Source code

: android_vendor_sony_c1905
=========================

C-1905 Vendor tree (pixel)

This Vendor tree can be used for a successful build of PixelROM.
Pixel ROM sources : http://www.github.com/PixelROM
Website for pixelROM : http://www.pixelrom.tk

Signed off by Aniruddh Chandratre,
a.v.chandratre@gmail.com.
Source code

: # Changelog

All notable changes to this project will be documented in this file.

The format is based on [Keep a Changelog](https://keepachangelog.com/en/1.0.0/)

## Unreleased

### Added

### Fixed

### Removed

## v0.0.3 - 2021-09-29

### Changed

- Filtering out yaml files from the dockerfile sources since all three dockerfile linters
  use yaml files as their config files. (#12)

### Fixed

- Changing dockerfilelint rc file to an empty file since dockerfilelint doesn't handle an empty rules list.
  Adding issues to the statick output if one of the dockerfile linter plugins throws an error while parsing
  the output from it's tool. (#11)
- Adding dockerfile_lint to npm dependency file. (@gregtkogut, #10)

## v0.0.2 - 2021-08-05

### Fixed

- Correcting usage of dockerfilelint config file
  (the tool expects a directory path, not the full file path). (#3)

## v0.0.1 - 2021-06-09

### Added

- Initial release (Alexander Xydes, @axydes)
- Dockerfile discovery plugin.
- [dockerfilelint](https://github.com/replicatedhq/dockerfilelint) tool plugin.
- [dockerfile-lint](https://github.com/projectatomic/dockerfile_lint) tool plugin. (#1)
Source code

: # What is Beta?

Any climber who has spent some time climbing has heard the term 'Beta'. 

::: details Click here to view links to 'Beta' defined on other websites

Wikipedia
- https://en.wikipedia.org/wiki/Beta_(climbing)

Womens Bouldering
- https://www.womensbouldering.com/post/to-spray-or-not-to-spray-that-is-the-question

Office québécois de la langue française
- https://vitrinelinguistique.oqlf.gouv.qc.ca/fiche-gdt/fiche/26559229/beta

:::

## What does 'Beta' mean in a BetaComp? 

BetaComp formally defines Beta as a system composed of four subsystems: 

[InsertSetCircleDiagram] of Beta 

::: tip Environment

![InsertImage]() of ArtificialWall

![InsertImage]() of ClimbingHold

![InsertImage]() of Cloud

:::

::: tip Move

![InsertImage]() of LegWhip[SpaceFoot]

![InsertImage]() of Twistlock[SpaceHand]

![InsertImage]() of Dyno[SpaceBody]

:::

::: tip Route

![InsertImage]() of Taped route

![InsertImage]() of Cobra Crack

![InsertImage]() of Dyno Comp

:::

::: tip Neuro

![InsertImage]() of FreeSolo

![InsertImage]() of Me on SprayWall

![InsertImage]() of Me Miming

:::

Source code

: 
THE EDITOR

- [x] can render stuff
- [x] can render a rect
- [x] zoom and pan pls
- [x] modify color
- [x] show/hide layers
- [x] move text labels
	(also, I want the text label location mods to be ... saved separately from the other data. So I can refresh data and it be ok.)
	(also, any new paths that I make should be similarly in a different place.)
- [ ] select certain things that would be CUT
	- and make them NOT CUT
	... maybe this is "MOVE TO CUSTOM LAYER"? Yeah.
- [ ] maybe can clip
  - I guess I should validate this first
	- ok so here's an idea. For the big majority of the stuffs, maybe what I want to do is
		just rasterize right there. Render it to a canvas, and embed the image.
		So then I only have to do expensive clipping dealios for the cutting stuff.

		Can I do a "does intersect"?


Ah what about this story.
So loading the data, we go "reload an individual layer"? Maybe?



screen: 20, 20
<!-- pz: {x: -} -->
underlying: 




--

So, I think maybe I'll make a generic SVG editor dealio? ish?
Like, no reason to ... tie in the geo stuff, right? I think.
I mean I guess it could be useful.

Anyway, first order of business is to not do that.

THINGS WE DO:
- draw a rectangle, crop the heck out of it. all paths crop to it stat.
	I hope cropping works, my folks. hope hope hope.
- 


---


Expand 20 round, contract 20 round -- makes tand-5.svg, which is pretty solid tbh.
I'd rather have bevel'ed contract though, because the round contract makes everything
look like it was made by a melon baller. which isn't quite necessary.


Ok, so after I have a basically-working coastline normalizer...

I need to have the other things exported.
+===+
● **PROBLEM DESCRIPTION**
All of the data is to be transcribed exactly as written.

● **SOLUTION FOR THIS PROBLEM**
Source code

: android_vendor_sony_c1905
=========================

C-1905 Vendor tree (pixel)

This Vendor tree can be used for a successful build of PixelROM.
Pixel ROM sources : http://www.github.com/PixelROM
Website for pixelROM : http://www.pixelrom.tk

Signed off by Aniruddh Chandratre,
a.v.chandratre@gmail.com.
Source code

: # Changelog

All notable changes to this project will be documented in this file.

The format is based on [Keep a Changelog](https://keepachangelog.com/en/1.0.0/)

## Unreleased

### Added

### Fixed

### Removed

## v0.0.3 - 2021-09-29

### Changed

- Filtering out yaml files from the dockerfile sources since all three dockerfile linters
  use yaml files as their config files. (#12)

### Fixed

- Changing dockerfilelint rc file to an empty file since dockerfilelint doesn't handle an empty rules list.
  Adding issues to the statick output if one of the dockerfile linter plugins throws an error while parsing
  the output from it's tool. (#11)
- Adding dockerfile_lint to npm dependency file. (@gregtkogut, #10)

## v0.0.2 - 2021-08-05

### Fixed

- Correcting usage of dockerfilelint config file
  (the tool expects a directory path, not the full file path). (#3)

## v0.0.1 - 2021-06-09

### Added

- Initial release (Alexander Xydes, @axydes)
- Dockerfile discovery plugin.
- [dockerfilelint](https://github.com/replicatedhq/dockerfilelint) tool plugin.
- [dockerfile-lint](https://github.com/projectatomic/dockerfile_lint) tool plugin. (#1)
Source code

: # What is Beta?

Any climber who has spent some time climbing has heard the term 'Beta'. 

::: details Click here to view links to 'Beta' defined on other websites

Wikipedia
- https://en.wikipedia.org/wiki/Beta_(climbing)

Womens Bouldering
- https://www.womensbouldering.com/post/to-spray-or-not-to-spray-that-is-the-question

Office québécois de la langue française
- https://vitrinelinguistique.oqlf.gouv.qc.ca/fiche-gdt/fiche/26559229/beta

:::

## What does 'Beta' mean in a BetaComp? 

BetaComp formally defines Beta as a system composed of four subsystems: 

[InsertSetCircleDiagram] of Beta 

::: tip Environment

![InsertImage]() of ArtificialWall

![InsertImage]() of ClimbingHold

![InsertImage]() of Cloud

:::

::: tip Move

![InsertImage]() of LegWhip[SpaceFoot]

![InsertImage]() of Twistlock[SpaceHand]

![InsertImage]() of Dyno[SpaceBody]

:::

::: tip Route

![InsertImage]() of Taped route

![InsertImage]() of Cobra Crack

![InsertImage]() of Dyno Comp

:::

::: tip Neuro

![InsertImage]() of FreeSolo

![InsertImage]() of Me on SprayWall

![InsertImage]() of Me Miming

:::

Source code

: 
THE EDITOR

- [x] can render stuff
- [x] can render a rect
- [x] zoom and pan pls
- [x] modify color
- [x] show/hide layers
- [x] move text labels
	(also, I want the text label location mods to be ... saved separately from the other data. So I can refresh data and it be ok.)
	(also, any new paths that I make should be similarly in a different place.)
- [ ] select certain things that would be CUT
	- and make them NOT CUT
	... maybe this is "MOVE TO CUSTOM LAYER"? Yeah.
- [ ] maybe can clip
  - I guess I should validate this first
	- ok so here's an idea. For the big majority of the stuffs, maybe what I want to do is
		just rasterize right there. Render it to a canvas, and embed the image.
		So then I only have to do expensive clipping dealios for the cutting stuff.

		Can I do a "does intersect"?


Ah what about this story.
So loading the data, we go "reload an individual layer"? Maybe?



screen: 20, 20
<!-- pz: {x: -} -->
underlying: 




--

So, I think maybe I'll make a generic SVG editor dealio? ish?
Like, no reason to ... tie in the geo stuff, right? I think.
I mean I guess it could be useful.

Anyway, first order of business is to not do that.

THINGS WE DO:
- draw a rectangle, crop the heck out of it. all paths crop to it stat.
	I hope cropping works, my folks. hope hope hope.
- 


---


Expand 20 round, contract 20 round -- makes tand-5.svg, which is pretty solid tbh.
I'd rather have bevel'ed contract though, because the round contract makes everything
look like it was made by a melon baller. which isn't quite necessary.


Ok, so after I have a basically-working coastline normalizer...

I need to have the other things exported.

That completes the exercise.